**What is required:** Across the data below, how many lines have the word "выплаты" in them? Give the number and nothing else.
Start of Records shown
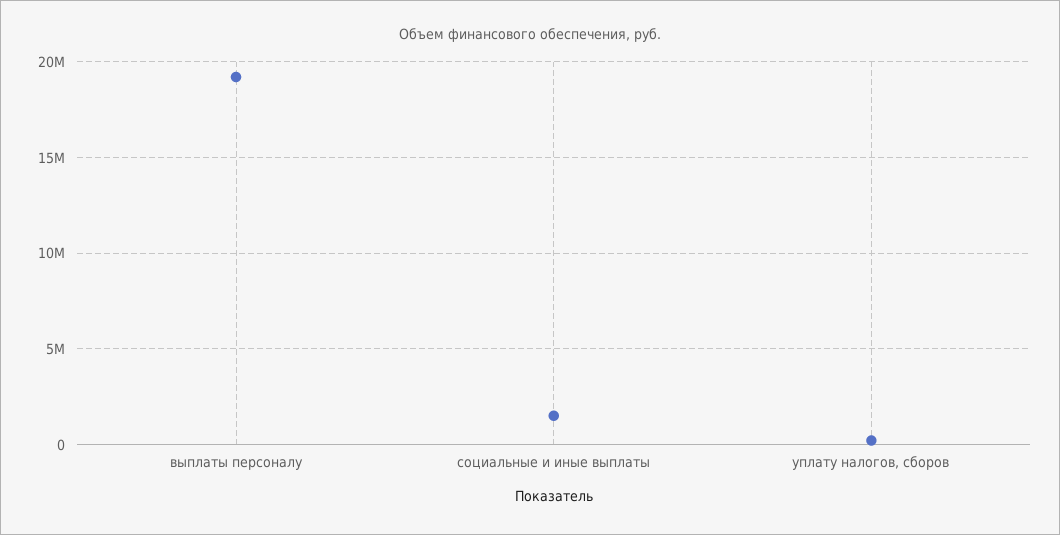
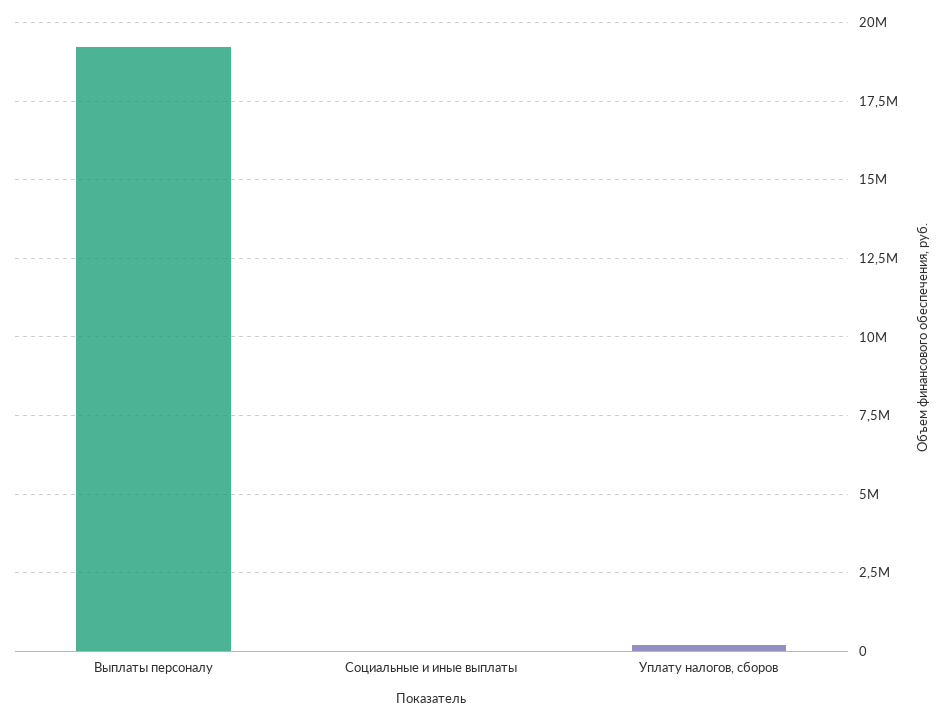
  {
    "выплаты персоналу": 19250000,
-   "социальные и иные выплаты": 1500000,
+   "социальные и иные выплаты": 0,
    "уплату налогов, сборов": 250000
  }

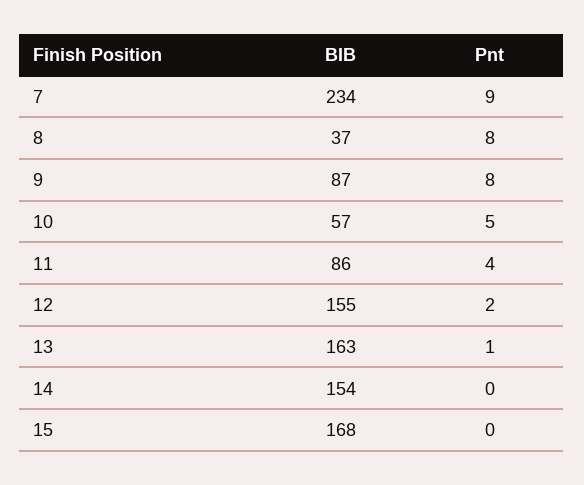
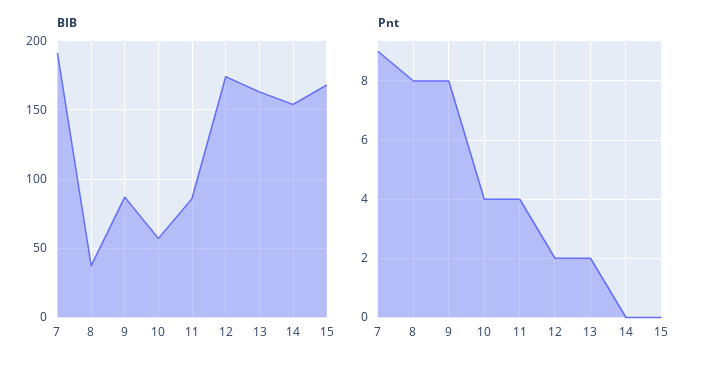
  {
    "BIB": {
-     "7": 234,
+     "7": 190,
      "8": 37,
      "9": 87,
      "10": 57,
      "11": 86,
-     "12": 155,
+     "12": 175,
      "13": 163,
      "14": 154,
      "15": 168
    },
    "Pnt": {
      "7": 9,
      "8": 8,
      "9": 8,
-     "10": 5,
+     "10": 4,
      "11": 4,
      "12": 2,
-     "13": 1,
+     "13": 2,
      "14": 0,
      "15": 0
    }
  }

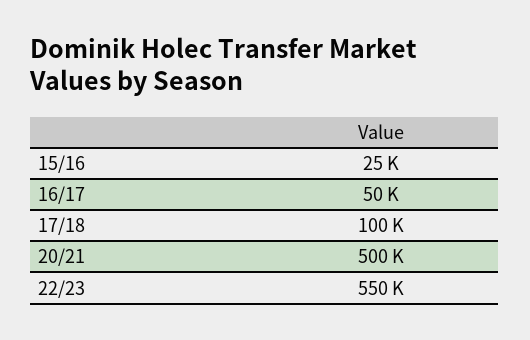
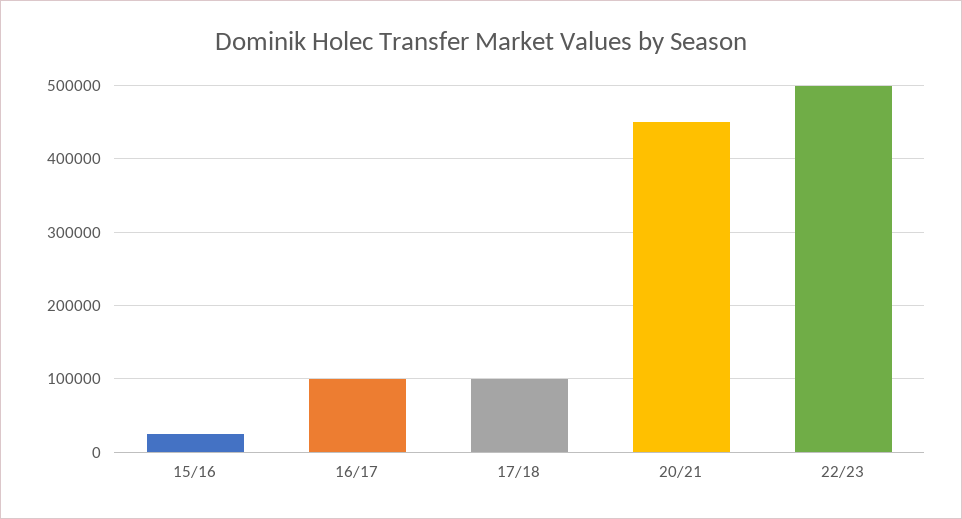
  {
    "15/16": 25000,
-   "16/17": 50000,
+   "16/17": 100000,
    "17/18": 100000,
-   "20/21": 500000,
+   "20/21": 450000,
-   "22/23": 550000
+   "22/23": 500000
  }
End of Records shown
**Solved problem:** 3